A glossary is a collection of explanations of words, or glosses. It is a word of ancient roots from the Latin glossarium and the Greek glossarion.
A gloss can have different meanings. As a noun, [1] it is an explanation, a definition, or a translation of a word; but also [2] “glistening smoothness, lustre” or “glow”. This rather neutral definition [1] hides layers of meanings that have sedimented through history. In Late Latin glossa meant ‘obsolete or foreign word,’ one that requires explanation.
Glōssa, from Greek, referred to “language” or “word of mouth”, but also to “obscure word”.
As a verb, to gloss is [1] to “insert a word as an explanation” and to “interpret”; [2] “to add lustre, make smooth and shining”; but also [3] to “use fair words”, “speak smoothly”, or “flatter”.
Before the gloss became an explanation, a definition, a clarification [1], it was something obsolete and obscure.
The apparent transparency and shininess [2] of the gloss is merely superficial.
// What lies underneath its
polished surface?
The act of glossing as explaining and interpreting [1] is an ambiguous one: it sheds light on a meaning whilst casting shadow on many other possibilities. The apparent smoothness of the gloss [2,3] becomes deceitful, coating the violence of the erasure of other meanings, worldviews, knowledges.

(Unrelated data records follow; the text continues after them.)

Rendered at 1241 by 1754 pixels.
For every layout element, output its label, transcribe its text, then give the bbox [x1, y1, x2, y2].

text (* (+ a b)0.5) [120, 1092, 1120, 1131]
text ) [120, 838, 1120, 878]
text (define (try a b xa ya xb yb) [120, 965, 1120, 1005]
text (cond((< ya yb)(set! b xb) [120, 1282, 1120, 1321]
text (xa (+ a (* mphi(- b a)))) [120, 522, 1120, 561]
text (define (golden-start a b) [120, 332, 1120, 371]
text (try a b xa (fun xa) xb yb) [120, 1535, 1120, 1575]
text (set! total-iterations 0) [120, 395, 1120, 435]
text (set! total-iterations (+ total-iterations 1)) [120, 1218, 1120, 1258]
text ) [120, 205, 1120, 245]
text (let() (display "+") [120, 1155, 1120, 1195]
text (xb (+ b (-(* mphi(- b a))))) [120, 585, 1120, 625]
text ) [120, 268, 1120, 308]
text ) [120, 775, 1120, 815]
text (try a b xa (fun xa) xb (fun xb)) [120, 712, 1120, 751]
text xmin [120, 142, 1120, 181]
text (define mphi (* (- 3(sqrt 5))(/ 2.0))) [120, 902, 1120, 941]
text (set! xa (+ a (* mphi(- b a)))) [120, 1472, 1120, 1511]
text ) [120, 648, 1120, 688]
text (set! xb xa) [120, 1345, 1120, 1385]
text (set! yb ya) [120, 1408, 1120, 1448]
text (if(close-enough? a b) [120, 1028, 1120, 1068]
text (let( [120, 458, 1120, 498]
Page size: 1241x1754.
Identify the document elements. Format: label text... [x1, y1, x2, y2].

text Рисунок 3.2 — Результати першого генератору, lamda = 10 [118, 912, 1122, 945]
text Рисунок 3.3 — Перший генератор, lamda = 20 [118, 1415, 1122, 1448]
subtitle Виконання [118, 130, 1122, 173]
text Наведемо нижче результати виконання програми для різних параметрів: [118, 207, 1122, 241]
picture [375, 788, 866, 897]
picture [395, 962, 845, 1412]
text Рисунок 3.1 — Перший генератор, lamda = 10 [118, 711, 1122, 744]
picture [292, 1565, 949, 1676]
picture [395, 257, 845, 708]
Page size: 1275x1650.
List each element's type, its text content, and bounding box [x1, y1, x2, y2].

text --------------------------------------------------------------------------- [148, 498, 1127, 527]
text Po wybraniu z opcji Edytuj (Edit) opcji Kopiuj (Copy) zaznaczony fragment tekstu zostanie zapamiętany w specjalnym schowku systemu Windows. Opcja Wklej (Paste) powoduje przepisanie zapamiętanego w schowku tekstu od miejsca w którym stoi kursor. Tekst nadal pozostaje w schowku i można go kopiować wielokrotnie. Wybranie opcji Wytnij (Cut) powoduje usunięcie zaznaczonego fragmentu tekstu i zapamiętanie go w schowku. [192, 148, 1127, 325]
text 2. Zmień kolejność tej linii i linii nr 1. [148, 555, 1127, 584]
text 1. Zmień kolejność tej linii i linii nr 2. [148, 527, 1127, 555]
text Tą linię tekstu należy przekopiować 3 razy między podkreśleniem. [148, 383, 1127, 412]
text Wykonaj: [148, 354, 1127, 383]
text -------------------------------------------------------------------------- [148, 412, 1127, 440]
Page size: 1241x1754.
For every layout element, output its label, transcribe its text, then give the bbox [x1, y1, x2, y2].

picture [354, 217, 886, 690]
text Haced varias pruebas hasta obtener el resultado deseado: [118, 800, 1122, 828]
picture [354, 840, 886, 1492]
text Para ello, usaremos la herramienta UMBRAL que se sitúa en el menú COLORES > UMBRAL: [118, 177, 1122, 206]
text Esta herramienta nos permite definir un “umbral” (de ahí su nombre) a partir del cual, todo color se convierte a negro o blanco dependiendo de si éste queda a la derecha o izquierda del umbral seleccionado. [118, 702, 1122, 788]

// Glosses are words that soothe while holding the knife.
The glossary is a battleground. It classifies words and the bodies, territories, knowledges, and cultures they signify.
Its normativity is disguised as law of nature and its violence as necessity. The glossary carries a great absence: all the meanings, narratives, languages, worldviews, sciences that did not conform with the monocultural and anthropocentric canon. A canon that is inscribed in the legacies of colonialism, of liberalism, and serves the interests of global capitalism.
The glossary is a collection of severed words. The threads connecting meanings that generated alternative narratives and worldviews have been cut. The “civilised we” had to amputate the “indigenous them” to assert its dominance.
The equality, interdependencies and harmony between different meanings, species and sciences have been
glossed over.
I propose a glossary of naturetechnologies. An alternative glossary, a living collection of de-/re-constructed glosses, of untamed glosses. Assemblages, hybrid words existing by virtue of their connections with each other. To compile the glossary becomes an act of resistance and opposition to an anthropo-/ethno-centric language. It is an attempt at developing a language of hybrids that mends the divide between nature and culture, and nature and technology. Far from “smoothing”, this process introduces multiplicity and ambiguity in the defining of words. It is also a methodology for un-/re-covering what has been hidden or “glossed over” by hegemonic discourses, disciplinary boundaries, and the (mono)cultural canon.